▶ _WORK REQUIRED_
Among the entries below, count the lines that contain the word "linecap". Write down only the total.

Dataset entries

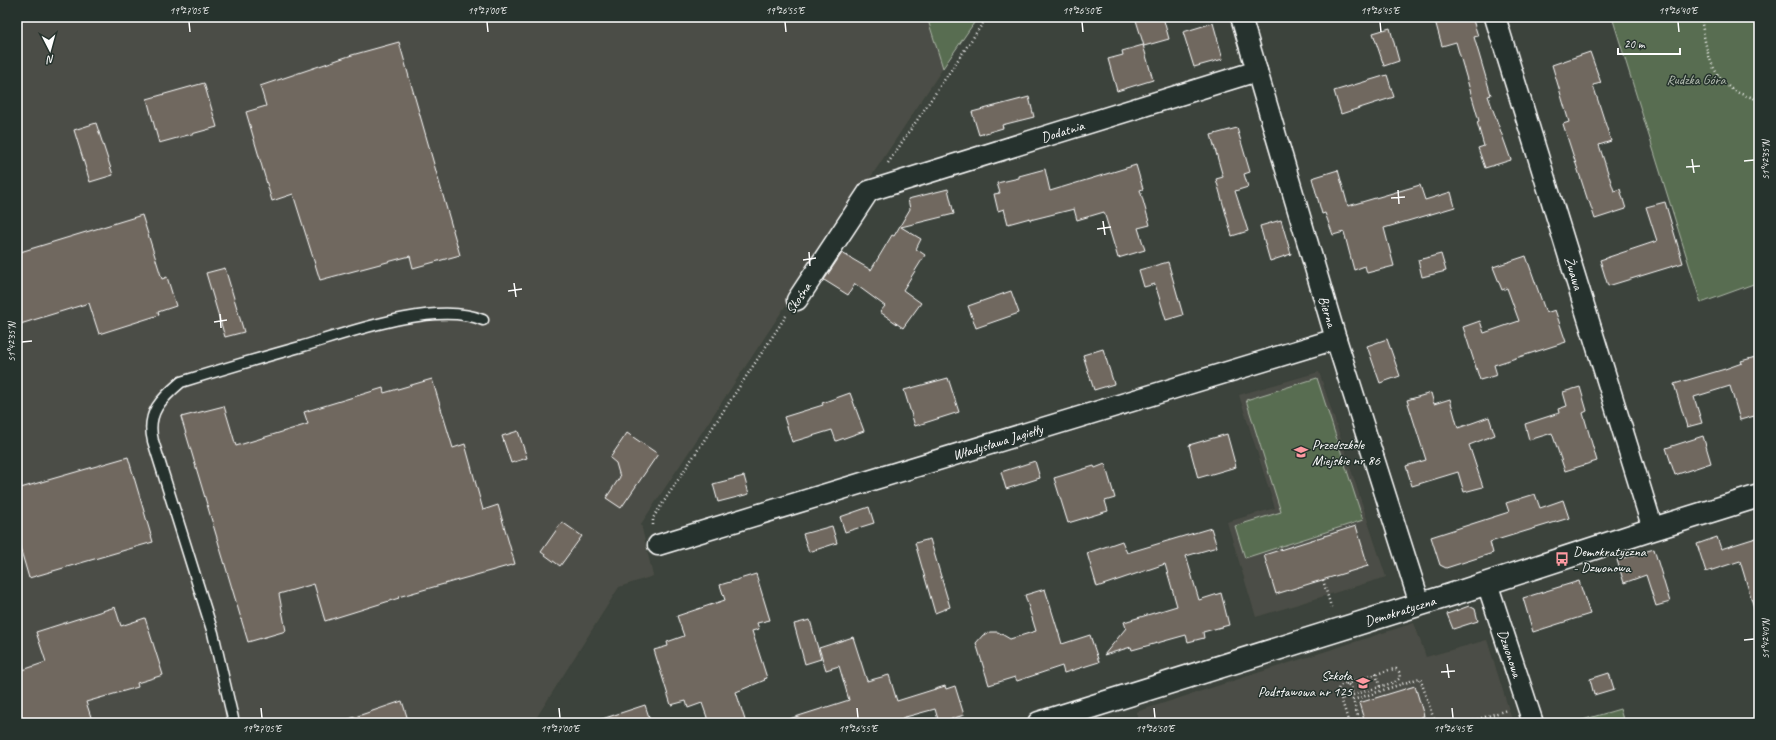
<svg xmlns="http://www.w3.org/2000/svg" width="1776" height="740" font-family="Caveat,sans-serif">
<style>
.built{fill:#4c4e46}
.green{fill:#596d51;stroke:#acb6a8}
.building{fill:#70685f;stroke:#fff}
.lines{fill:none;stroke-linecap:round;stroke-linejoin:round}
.service-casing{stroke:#fff;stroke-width:13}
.minor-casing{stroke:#fff;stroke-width:23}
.tertiary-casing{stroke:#fff;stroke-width:25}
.path{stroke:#fff;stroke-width:2.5;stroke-dasharray:1 3;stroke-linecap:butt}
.service{stroke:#26332d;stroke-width:10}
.minor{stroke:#26332d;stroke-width:20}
.tertiary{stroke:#26332d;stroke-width:22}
.ticks{fill:none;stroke:#fff;stroke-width:1.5}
.labels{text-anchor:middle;stroke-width:3;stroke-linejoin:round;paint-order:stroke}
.park-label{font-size:14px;fill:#b4bdb1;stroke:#26332d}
.street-label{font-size:14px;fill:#fff;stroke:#26332d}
.poi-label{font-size:14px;fill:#fff;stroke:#26332d;text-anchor:start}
.neatline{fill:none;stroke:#fff;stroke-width:1.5}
.ticks-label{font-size:10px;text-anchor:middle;fill:#fff}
</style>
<rect width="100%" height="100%" fill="#3c433c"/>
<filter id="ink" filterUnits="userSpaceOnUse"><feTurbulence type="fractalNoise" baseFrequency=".025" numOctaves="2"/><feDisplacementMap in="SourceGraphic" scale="8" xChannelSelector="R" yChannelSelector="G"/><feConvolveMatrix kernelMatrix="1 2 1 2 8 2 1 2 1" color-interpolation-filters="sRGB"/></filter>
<g filter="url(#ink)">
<g class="built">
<polygon points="17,17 927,17 943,68 641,524 653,576 619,587 533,723 17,723"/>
<polygon points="1319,372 1386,577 1256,617 1227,522 1275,508 1239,395"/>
<polygon points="1414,623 1426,657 1487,640 1513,723 1140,723 1136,712"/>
</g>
<g class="green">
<polygon points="927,17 978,17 943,68"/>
<polygon points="1612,17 1759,17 1759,282 1701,303"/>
<polygon points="1317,378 1363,520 1245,558 1235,526 1281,512 1246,400"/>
<polygon points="1620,709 1624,723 1572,723"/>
</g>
<g class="building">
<polygon points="1135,17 1163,17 1169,39 1144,46"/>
<polygon points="1434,17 1472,17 1478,36 1474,37 1491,95 1488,96 1511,160 1485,168 1478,148 1484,146 1477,122 1479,121 1456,42 1442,46"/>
<polygon points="1213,23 1223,59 1194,67 1183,32"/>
<polygon points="1390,28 1399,61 1384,66 1373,33"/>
<polygon points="399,42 460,255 413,268 410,256 320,280 293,194 272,201 246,112 266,106 260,86 352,55"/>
<polygon points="1143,45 1153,80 1117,91 1108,59 1123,55 1122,51"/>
<polygon points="1590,52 1601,83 1593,85 1611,141 1599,145 1614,191 1620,189 1626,209 1595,219 1589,201 1588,201 1563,124 1569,122 1552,65"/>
<polygon points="1387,75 1394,97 1341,114 1334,91"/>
<polygon points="204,83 217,127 159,143 147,99"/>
<polygon points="1029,97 1034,117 1002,125 1003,128 979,135 972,112"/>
<polygon points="96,123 113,175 90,182 74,130"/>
<polygon points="1237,128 1250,172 1244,174 1248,187 1235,191 1248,231 1232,236 1216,179 1223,177 1211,135"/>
<polygon points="1136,165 1143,189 1140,190 1150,225 1138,228 1145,250 1118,258 1104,212 1077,220 1074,209 1030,220 1030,218 1008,224 1004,209 998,211 994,194 1000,193 997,183 1019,178 1019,176 1045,169 1050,191"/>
<polygon points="1338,170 1348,206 1420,185 1425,200 1451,192 1455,207 1384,228 1394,266 1367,273 1365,266 1354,270 1344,232 1333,235 1325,213 1322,214 1312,178"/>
<polygon points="948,189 954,214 901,227 921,239 916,249 925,255 903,290 921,303 903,328 880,312 885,306 855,284 848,295 824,280 842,253 871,270 892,235 894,236 910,209 908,199"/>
<polygon points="1665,202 1683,263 1608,286 1600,260 1657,241 1646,207"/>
<polygon points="142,215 162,279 167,277 176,306 158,312 159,315 99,334 89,303 17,325 17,253"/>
<polygon points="1281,220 1291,254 1270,261 1260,226"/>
<polygon points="1441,254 1446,271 1422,277 1418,260"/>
<polygon points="1526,256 1546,313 1555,310 1566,342 1494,365 1497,375 1480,380 1463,327 1480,321 1484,333 1519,321 1507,288 1502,290 1493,267"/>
<polygon points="1168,262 1183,315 1166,320 1155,284 1144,287 1139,270"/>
<polygon points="225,268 244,332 225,337 206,273"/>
<polygon points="1011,291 1019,313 976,328 968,306"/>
<polygon points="1387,339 1400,376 1380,383 1367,346"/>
<polygon points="1103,349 1114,384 1094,390 1083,355"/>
<polygon points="1759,356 1759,405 1754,404 1758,415 1740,420 1730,386 1694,397 1702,423 1687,427 1674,384 1725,369 1742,363 1741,361"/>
<polygon points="948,378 959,412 915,426 904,390"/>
<polygon points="432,379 453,448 465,444 483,510 498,505 515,564 398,597 399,598 325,621 314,584 279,594 286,631 248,642 181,417 224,406 236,446 308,424 304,412 383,388 384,393"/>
<polygon points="1580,387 1587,411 1583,413 1597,461 1565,471 1552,433 1529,440 1525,424 1559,413 1558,409 1567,406 1563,392"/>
<polygon points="850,393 864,431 836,441 832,430 792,442 784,417 823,405 822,403"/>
<polygon points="1431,393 1434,404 1450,399 1458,428 1489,417 1495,435 1469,445 1483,487 1464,492 1458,472 1412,486 1406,466 1426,460 1407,400"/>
<polygon points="518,431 527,458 511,463 502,436"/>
<polygon points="627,433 658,454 621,508 606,498 620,477 616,463 610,458"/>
<polygon points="1227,434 1236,467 1198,478 1189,445"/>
<polygon points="1703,436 1711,463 1675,475 1666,448"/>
<polygon points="128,457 153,542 29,578 17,537 17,489"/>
<polygon points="1035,461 1040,478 1006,489 1001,472"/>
<polygon points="1105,464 1115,498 1105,501 1108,511 1068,523 1054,478 1094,466 1095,468"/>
<polygon points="744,476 749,494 718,502 713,484"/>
<polygon points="1535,494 1540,508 1563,500 1569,518 1490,542 1493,553 1446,568 1440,565 1431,537 1509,512 1506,503"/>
<polygon points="869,507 874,523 845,532 840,517"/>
<polygon points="562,522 582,536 560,566 541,552"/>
<polygon points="832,526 837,543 809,552 803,534"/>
<polygon points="1356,526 1368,566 1276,594 1264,555"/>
<polygon points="1211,528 1217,547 1186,556 1199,600 1221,593 1229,625 1203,632 1204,638 1188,642 1186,635 1132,650 1131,647 1104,655 1126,628 1124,622 1177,606 1165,564 1097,587 1087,553 1122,541 1127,553"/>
<polygon points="1717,537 1721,549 1759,537 1759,610 1755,611 1740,561 1706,572 1697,544"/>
<polygon points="930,539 950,607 935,613 915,543"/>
<polygon points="1654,549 1670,602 1656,606 1646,575 1624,583 1617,560"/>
<polygon points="756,574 770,620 757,623 759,629 752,631 767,678 764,679 765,680 736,692 746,723 709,723 702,703 688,708 686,701 671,705 654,650 668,646 667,642 684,636 677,616 725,600 720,585"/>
<polygon points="1579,581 1590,614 1533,632 1523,598"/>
<polygon points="1045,589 1062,644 1090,635 1099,662 1064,673 1062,666 1017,681 1015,677 989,685 976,643 983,635 991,632 998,632 1010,639 1036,631 1025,595"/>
<polygon points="1469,606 1475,609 1478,621 1453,629 1447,614"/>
<polygon points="115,607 121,626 145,618 163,675 137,683 138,687 86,702 93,723 17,723 17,672 46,662 36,632"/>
<polygon points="810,620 821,659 805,664 794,624"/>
<polygon points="853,637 867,681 889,675 897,701 945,686 946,689 955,686 964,715 939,723 935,709 902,718 903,723 789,723 789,719 849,700 839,666 826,670 819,648"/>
<polygon points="1609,673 1614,689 1594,695 1590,679"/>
<polygon points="1415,686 1424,716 1419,718 1421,723 1365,723 1359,703"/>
<polygon points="402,701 409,723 347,723 346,720"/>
<polygon points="645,705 651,723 599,723 599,720"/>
</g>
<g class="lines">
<defs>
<path id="service" d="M234 723 213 633 153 441C146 413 161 399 181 382 220 370 260 358 300 347 347 333 436 300 483 320"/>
<g id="minor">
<path id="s1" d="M1241 17 1336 339 1420 604"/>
<path id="s2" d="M1495 17 1653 529"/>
<path id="s3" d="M797 300 869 191 1257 71"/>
<path id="s4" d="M658 545 1336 339"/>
<path id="s5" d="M1487 583 1533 723"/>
</g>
<g id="tertiary">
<path id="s6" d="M1039 723 1463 591 1653 529 1759 496"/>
</g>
</defs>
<use href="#service" class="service-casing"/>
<use href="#minor" class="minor-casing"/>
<use href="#tertiary" class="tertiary-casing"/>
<g class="path">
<path d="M1701 17C1705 44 1709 76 1735 91 1742 95 1752 97 1759 100"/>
<polyline points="888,163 987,17"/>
<polyline points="653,525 653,518 786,316"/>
<polyline points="1323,580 1332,610"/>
<polyline points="1376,674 1380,687"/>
<polyline points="1346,684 1389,670 1396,669 1399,672 1400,678 1395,682 1350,696"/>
<circle cx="1345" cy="691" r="7"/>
<polyline points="1340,695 1349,723"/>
<polyline points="1360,723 1353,700 1420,678 1435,723"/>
<polyline points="1466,723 1507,710"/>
</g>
<use href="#service" class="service"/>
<use href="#minor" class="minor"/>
<use href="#tertiary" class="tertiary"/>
</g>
</g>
<path class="ticks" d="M189 22 190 32M487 22 488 32M785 22 786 32M1082 22 1083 32M1380 22 1381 32M1678 22 1679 32M1692 159 1694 173M1744 161 1754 160M1686 167 1700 166M1398 190 1399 204M1391 198 1405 197M1103 221 1105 235M1097 229 1111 227M809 252 810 266M803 260 816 258M514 283 516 297M508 291 522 289M220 314 221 328M214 322 227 320M22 342 32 341M1744 640 1754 639M1447 664 1449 678M1441 672 1455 671M261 708 262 718M559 708 560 718M857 708 858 718M1154 708 1155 718M1452 708 1453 718"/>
<defs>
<symbol id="school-bare" viewBox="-9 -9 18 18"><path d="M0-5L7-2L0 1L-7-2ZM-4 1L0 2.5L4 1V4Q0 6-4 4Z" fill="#ff9aa2" stroke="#26332d" stroke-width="2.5" paint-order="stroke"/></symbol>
<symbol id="bus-bare" viewBox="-9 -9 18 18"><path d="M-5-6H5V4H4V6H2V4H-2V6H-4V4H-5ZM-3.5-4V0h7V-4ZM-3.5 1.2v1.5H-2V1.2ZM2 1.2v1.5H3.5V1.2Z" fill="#ff9aa2" stroke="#26332d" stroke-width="2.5" paint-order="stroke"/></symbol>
</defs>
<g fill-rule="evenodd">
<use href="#school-bare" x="1291" y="442" width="20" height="20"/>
<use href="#bus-bare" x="1552" y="549" width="20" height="20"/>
<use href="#school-bare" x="1353" y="673" width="20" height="20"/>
</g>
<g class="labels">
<g class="park-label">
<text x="1696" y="84">Rudzka Góra</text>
</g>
<g class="street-label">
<text dy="5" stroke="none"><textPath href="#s3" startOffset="333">Dodatnia</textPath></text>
<text dy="5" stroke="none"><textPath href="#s2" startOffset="268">Żwawa</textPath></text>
<text transform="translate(798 298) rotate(-56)" y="5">Skośna</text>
<text dy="5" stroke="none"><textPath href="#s1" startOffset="307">Bierna</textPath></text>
<text dy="5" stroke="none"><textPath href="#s4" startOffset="355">Władysława Jagiełły</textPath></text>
<text dy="5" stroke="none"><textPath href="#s6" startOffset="378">Demokratyczna</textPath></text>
<text dy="5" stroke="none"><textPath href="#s5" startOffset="74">Dzwonowa</textPath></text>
</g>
<g class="poi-label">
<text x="1312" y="449">Przedszkole<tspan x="1312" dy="16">Miejskie nr 86</tspan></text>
<text x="1573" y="556">Demokratyczna<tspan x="1573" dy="16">- Dzwonowa</tspan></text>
<text x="1352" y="680" text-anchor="end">Szkoła<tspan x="1352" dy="16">Podstawowa nr 125</tspan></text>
</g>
</g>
<rect width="1776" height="740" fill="none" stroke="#26332d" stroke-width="44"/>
<g transform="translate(50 50) rotate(174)" stroke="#26332d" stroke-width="3" paint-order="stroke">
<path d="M0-3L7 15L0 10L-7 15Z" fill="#ffffff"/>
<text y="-6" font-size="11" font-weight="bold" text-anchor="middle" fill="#ffffff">N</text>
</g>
<path d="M1618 48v6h62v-6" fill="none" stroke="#ffffff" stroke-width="2"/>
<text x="1624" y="48" font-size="12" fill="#ffffff" stroke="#26332d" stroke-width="3" paint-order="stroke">20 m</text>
<rect x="22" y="22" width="1732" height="696" class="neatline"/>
<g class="ticks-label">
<text x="189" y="14">19°27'05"E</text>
<text x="487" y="14">19°27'00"E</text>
<text x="785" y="14">19°26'55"E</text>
<text x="1082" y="14">19°26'50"E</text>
<text x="1380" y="14">19°26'45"E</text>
<text x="1678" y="14">19°26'40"E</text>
<text transform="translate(1765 160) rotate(-90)" y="4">51°42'35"N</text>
<text transform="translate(11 342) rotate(-90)" y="4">51°42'35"N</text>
<text transform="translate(1765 639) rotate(-90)" y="4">51°42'40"N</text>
<text x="262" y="732">19°27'05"E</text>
<text x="560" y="732">19°27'00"E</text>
<text x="858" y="732">19°26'55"E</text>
<text x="1155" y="732">19°26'50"E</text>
<text x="1453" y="732">19°26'45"E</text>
</g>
</svg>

▶ _RESPONSE_
2